Even when one of us tries to conduct unbiased research, we're likely to have a stake in the outcome, and this applies as much to us as it does to a postgrad in a lab, if for different reasons. We all want to prove that
permaculture works, by some standard of “works”. I want to prove that a multi-strata agroforest is the best (by several measures) way to produce a balanced animal-free diet. A rancher will want to prove that it's possible to produce meat while sequestering
carbon. One solution to this is to declare an experimental design and invite those who might disagree to comment on that design.
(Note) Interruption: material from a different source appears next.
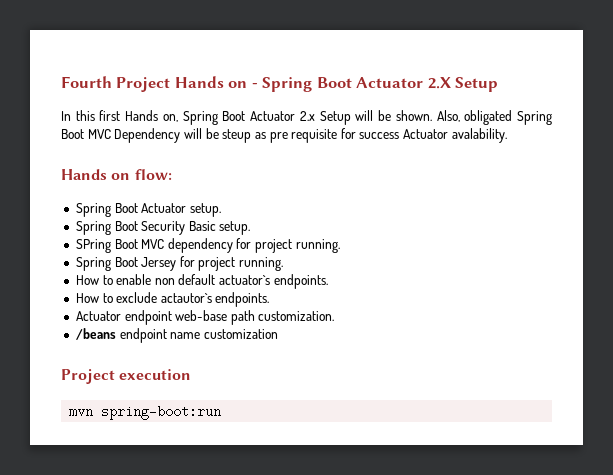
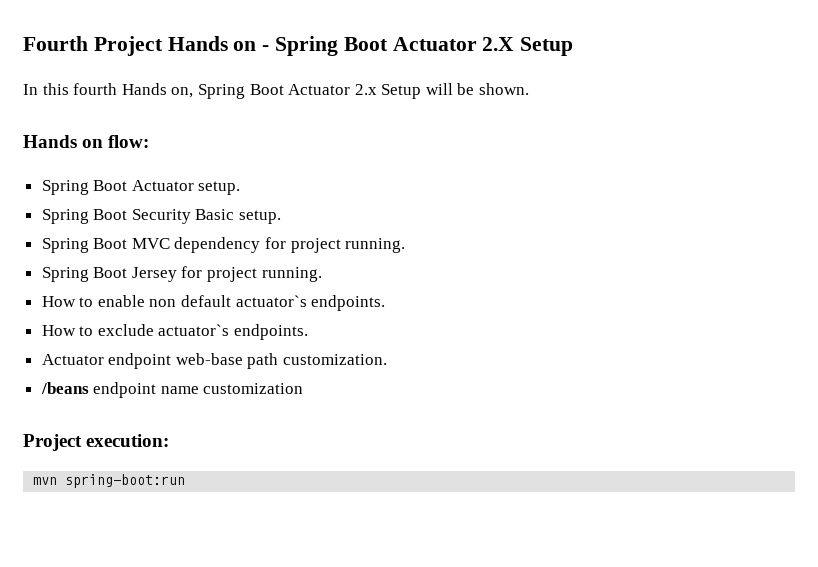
[99,110,121,121] first -> [73,83,118,95] fourth
[436,110,552,125] [61,128,507,143] Also, obligated Spring Boot MVC Dependency will be steup as pre requisite for success Actuator avalability. -> (530, 89) none
[75,239,111,253] SPring -> [41,238,89,253] Spring
[160,293,212,303] actautor`s -> [158,324,230,336] actuator`s
[119,369,192,380] execution -> [86,434,170,447] execution:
I might plan to measure net primary productivity, biodiversity change, total yield and protein yield (see me look for something that will prove what I want it to prove!).
If I don't have a decent control plot and report all the results and not just the ones that suit me I'm doing nobody any favours.
This article
http://www.nature.com/news/how-scientists-fool-themselves-and-how-they-can-stop-1.18517 discusses problems ranging from the failure to consider other explanations, p-hacking (where you look for numbers to confirm your pet hypothesis), to disconfirmation bias (checking unlikely results but giving expected ones a free pass), among others. All these hit the accelerator, leading to potentially interesting, but also potentially wrong, conclusions that lead us to waste time and
energy on practices that are not as helpful as we want to think they are.
One thing that I think would benefit most of us (anyone without a lot of
experience in agroecological research) is decent mentoring. The
Permaculture Association has a list of researchers who might be interested in some degree of collaboration:
https://www.permaculture.org.uk/research/list-permaculture-friendly-academics With luck this also means help with design. This probably also wildly improves your chances of publication.
In conclusion, I don't think science as a means of understanding the universe is necessarily in crisis. I think there is a problem that I think the scientific community will be able to overcome. I think there are simple but important lessons that we can learn from the process that will help permaculturalists improve our own practices. We're still going to make mistakes, go down unhelpful paths and so on. We're never going to achieve some pristine “truth”. We can learn to avoid some pitfalls.